Back in the real world though, that thought becomes more a pipe dream than a reality. What’s worse, a former NRC commissioner says nuclear can’t scale to the task while all other options can. I wonder if he has studied how much renewable capacity it takes to fill a wedge. According to the table above, it would take 50 times the current capacity of wind, 700 times for PV and 100 times for biomass. And only three times the current capacity for nuclear. Hmmm. I wonder which is more realistic. I also wonder how many people know that nuclear avoids about half a wedge in the world right now.

If anyone gets anything out of this concept it should be that not one option is going to solve our climate change situation. Also, if you hear someone saying that renewables or nuclear or sequestration are going to solve climate change by themselves, then I suggest you quit listening.

For other bloggers’ takes on the Wedge Concept, check out We Support Lee and A Musing Environment. Also don’t forget to review Princeton’s wedge game.

3 comments:

Joffan said...

Several of these wedges make no sense to me.

Wedge 4: Produce twice today's coal power output at 60% instead of 40% efficiency (compared with 32% today).
So what this is (I think) saying is that the business-as-usual scenario envisages at least twice as much coal power as today, and we can save a wedge by increasing the efficiency compared to day's mix which is mostly 40% efficient. However it doesn't decrease the amount of CO2 compared to today!! This just allows the electricity generation to (almost) triple whilst only doubling the coal used.

7. Capture CO2 at H2 plant.
This allows a wedge from producing 6-12 times as H2 as today, which is assumed to be required somehow... I think this wedge should be about transport-use HCs displaced, not CO2 captured.

8. Capture carbon at coal-to-synfuels plant.
I really don't understand this one, surely that synfuel is going to be used in transport and generate just as much CO2 as today?

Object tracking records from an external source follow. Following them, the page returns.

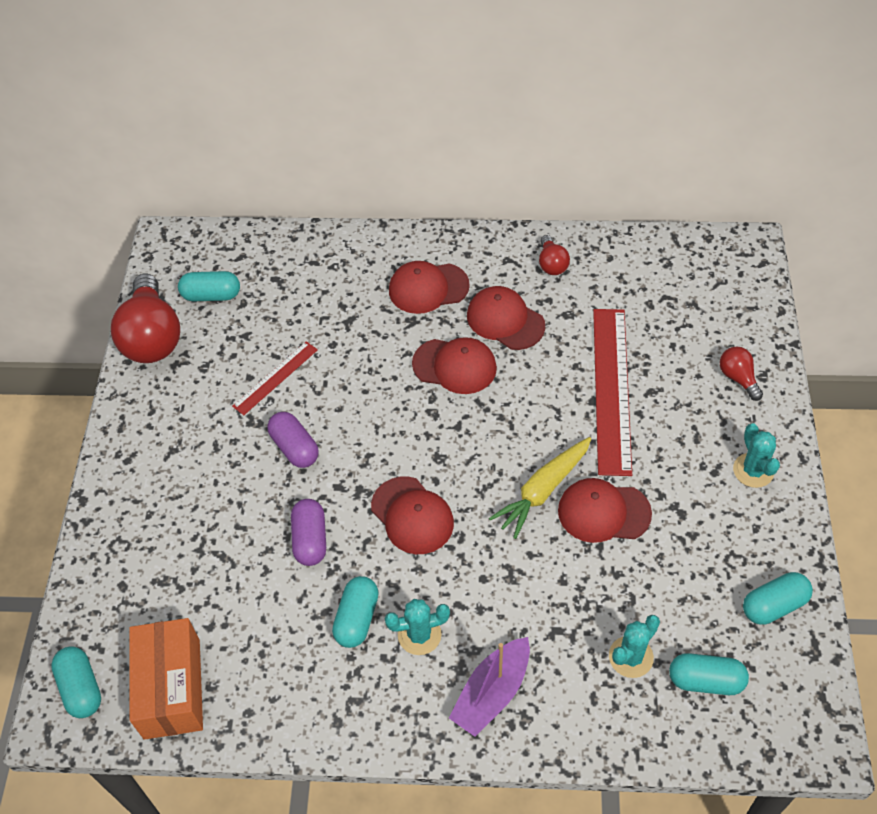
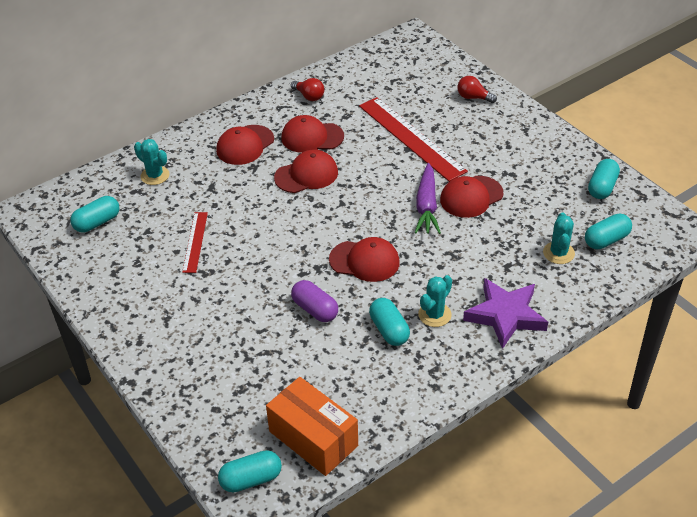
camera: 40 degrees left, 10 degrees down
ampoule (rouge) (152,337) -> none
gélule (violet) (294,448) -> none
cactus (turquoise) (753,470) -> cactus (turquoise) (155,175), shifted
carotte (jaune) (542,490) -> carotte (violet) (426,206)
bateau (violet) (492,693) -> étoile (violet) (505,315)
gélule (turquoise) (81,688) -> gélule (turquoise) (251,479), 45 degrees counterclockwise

And given the incredible ambition of some of the other options, I'm not sure why nuclear is restricted to just one wedge... to be similarly ambitious, nuclear could take 3 wedges:

9A, B, C: Generate electricity equivalent to 2006 total usage from nuclear power.

And the key thing to notice is: even then, there's so much more to do.

Rod Adams said...

Eric:

What if we built nuclear plants at the US pace from 1963-1973 but extended that to the rest of the world?

If I remember correctly, those 10 years were the Great Bandwagon Market here and we started a huge number of projects, many of which are still operating today.

Rod

robert merkel said...

Sokolow's numbers clearly don't represent any kind of limit to what could be achieved in terms of new nuclear build, if the economics stack up compared to other non-emitting sources.

If we look at Rod's timeline, if we consider 1973, the US's real GDP is roughly double what it was then. So, even assuming that real construction costs are the same as then, and that the same fraction of the economy was devoted to building nuclear plants as was then, the USA should be able to build roughly double the amount of plants constructed in that period.

During World War II, the USA went from constructing about 3000 aircraft per year in 1939 to constructing 100,000 much more sophisticated aircraft per year in 1944.

By comparison, the task of switching from new-build coal to new-build nuclear, and an accelerated schedule of replacing old coal-fired power, hardly represents a challenge at all.